TASK ITEM -
The answer must give back every line of the data exactly, with no pictures.

[DATA FOR THIS EXERCISE Boundary: Start]

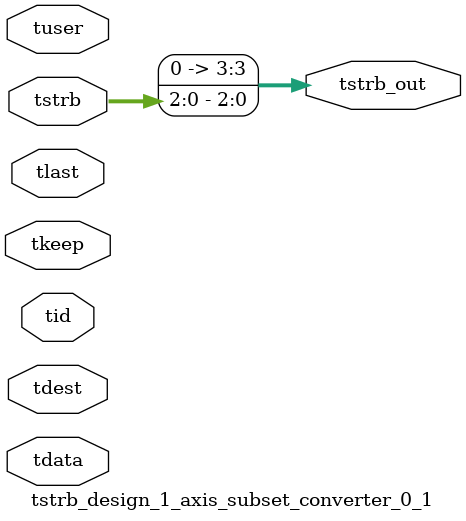
<source format=v>


`timescale 1ps/1ps

module tstrb_design_1_axis_subset_converter_0_1 #
(
parameter C_S_AXIS_TDATA_WIDTH = 32,
parameter C_S_AXIS_TUSER_WIDTH = 0,
parameter C_S_AXIS_TID_WIDTH   = 0,
parameter C_S_AXIS_TDEST_WIDTH = 0,
parameter C_M_AXIS_TDATA_WIDTH = 32
)
(
input  [(C_S_AXIS_TDATA_WIDTH == 0 ? 1 : C_S_AXIS_TDATA_WIDTH)-1:0     ] tdata,
input  [(C_S_AXIS_TUSER_WIDTH == 0 ? 1 : C_S_AXIS_TUSER_WIDTH)-1:0     ] tuser,
input  [(C_S_AXIS_TID_WIDTH   == 0 ? 1 : C_S_AXIS_TID_WIDTH)-1:0       ] tid,
input  [(C_S_AXIS_TDEST_WIDTH == 0 ? 1 : C_S_AXIS_TDEST_WIDTH)-1:0     ] tdest,
input  [(C_S_AXIS_TDATA_WIDTH/8)-1:0 ] tkeep,
input  [(C_S_AXIS_TDATA_WIDTH/8)-1:0 ] tstrb,
input                                                                    tlast,
output [(C_M_AXIS_TDATA_WIDTH/8)-1:0 ] tstrb_out
);

assign tstrb_out = {tstrb[2:0]};

endmodule


</source>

[DATA FOR THIS EXERCISE Boundary: End]

SOLUTION TO THIS TASK -
<source format=v>


`timescale 1ps/1ps

module tstrb_design_1_axis_subset_converter_0_1 #
(
parameter C_S_AXIS_TDATA_WIDTH = 32,
parameter C_S_AXIS_TUSER_WIDTH = 0,
parameter C_S_AXIS_TID_WIDTH   = 0,
parameter C_S_AXIS_TDEST_WIDTH = 0,
parameter C_M_AXIS_TDATA_WIDTH = 32
)
(
input  [(C_S_AXIS_TDATA_WIDTH == 0 ? 1 : C_S_AXIS_TDATA_WIDTH)-1:0     ] tdata,
input  [(C_S_AXIS_TUSER_WIDTH == 0 ? 1 : C_S_AXIS_TUSER_WIDTH)-1:0     ] tuser,
input  [(C_S_AXIS_TID_WIDTH   == 0 ? 1 : C_S_AXIS_TID_WIDTH)-1:0       ] tid,
input  [(C_S_AXIS_TDEST_WIDTH == 0 ? 1 : C_S_AXIS_TDEST_WIDTH)-1:0     ] tdest,
input  [(C_S_AXIS_TDATA_WIDTH/8)-1:0 ] tkeep,
input  [(C_S_AXIS_TDATA_WIDTH/8)-1:0 ] tstrb,
input                                                                    tlast,
output [(C_M_AXIS_TDATA_WIDTH/8)-1:0 ] tstrb_out
);

assign tstrb_out = {tstrb[2:0]};

endmodule


</source>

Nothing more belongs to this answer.